15. Despite these statements regarding alleged inconsistencies, there is no clear finding as to when and where the Appellant was living and, given that the judge states that the Respondent accepted that the Appellant was working for the international funded projects, it is unclear why he judge finds in paragraph [50] that there is doubt cast on the Appellant's claim to have been working as he said. The judge has made no findings as to what the Appellant was actually doing, or where he was living, and when. The findings on these central issues of the Appellant's location and employment are inadequate and unclear.

16. Further, as submitted by Mr. Davison, there is no reference to the explanation given by the Appellant for the fact that there were no letters from "US Aid" and "US Army Kitchen". The failure to acknowledge that the Appellant had explained in some detail why there would be no such letters, and the failure to give reasons for why this failure to provide documents was taken against him, is an error of law. This is especially the case given the judge's acknowledgement that there would be difficulties for the Appellant in verifying this information, and that it would have been easier for the Respondent to do so.
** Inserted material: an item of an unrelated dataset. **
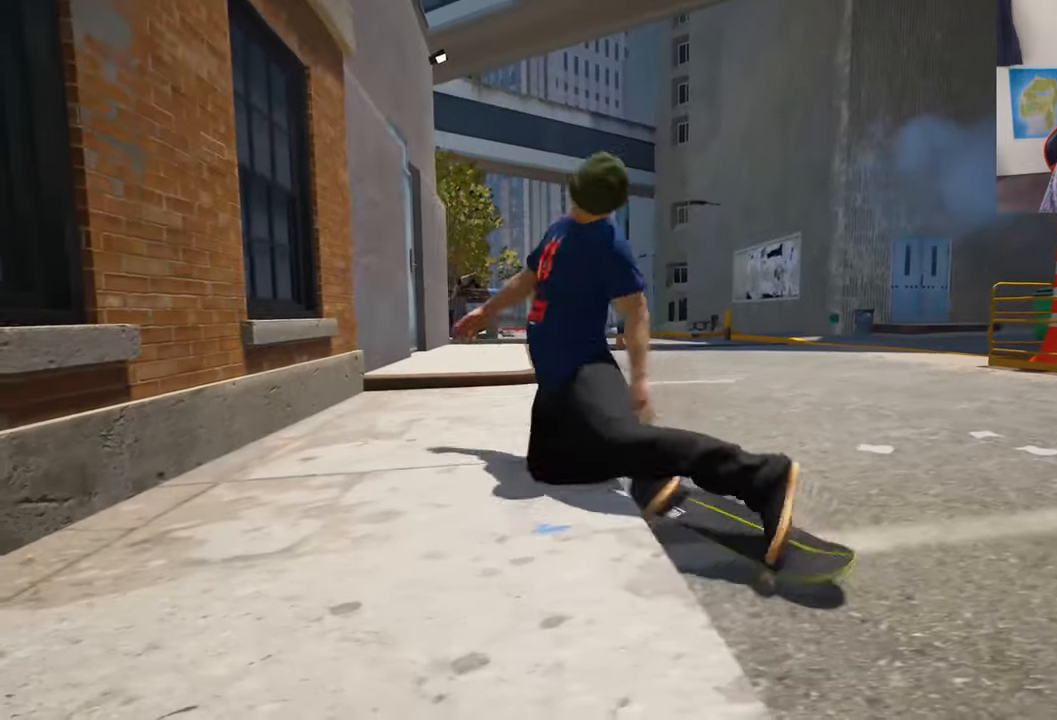
{"dt_ms": 500, "buttons": [], "left_stick": "up-left", "right_stick": "center", "events": [[133, "R2", "up"], [200, "right_stick", "up-left"], [266, "right_stick", "up"], [300, "left_stick", "up-left"], [466, "right_stick", "center"]]}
17. Taking the decision as a whole, it is very difficult to establish what the judge's findings are in relation to issues which go to the core of the Appellant's claim. The issue of whether or not he was an interpreter is addressed in paragraphs [32] to [35], yet there is no clear finding as to what his role involved. There is no acknowledgement of the submissions made before the judge that the Appellant's procurement officer role took on the appearance of an interpreter. I find that, given the significance of whether or not the Appellant worked as an interpreter, the reasoning in paragraphs [32] to [35] is inadequate.

18. Throughout the decision the judge uses phrases such as "I did not think that he was", "it is possible that", and "I could take account of the fact that he had passed through various countries". I find that these phrases are indicative of a lack of clear and reasoned findings.

19. I find that the judge has failed to give adequate reasons for why he rejected the Appellant's explanations. He has failed to make clear and adequate findings on core issues of the Appellant's claim. The appeal rested on the Appellant's credibility, but the credibility findings are inadequately reasoned. I find that this amounts to a material error of law.

20. I have taken account of the Practice Statement dated 10 February 2010, paragraph 7.2. This contemplates that an appeal may be remitted to the First-tier Tribunal where the effect of the error has been to deprive a party before the First-tier Tribunal of a fair hearing or other opportunity for the party's case to be put to and considered by the First-tier Tribunal. Given the nature and extent of the fact-finding necessary to enable this appeal to be remade, and having regard to the overriding objective, I find that it is appropriate to remit this case to the First-tier Tribunal.

Decision

21. I find that the decision involves the making of a material error of law and I set the decision aside.

22. The appeal is remitted to the First-tier Tribunal for re-hearing.


Direction Regarding Anonymity - Rule 14 of the Tribunal Procedure (Upper Tribunal) Rules 2008

Unless and until a Tribunal or court directs otherwise, the Appellant is granted anonymity. No report of these proceedings shall directly or indirectly identify him or any member of their family. This direction applies both to the Appellant and to the Respondent. Failure to comply with this direction could lead to contempt of court proceedings.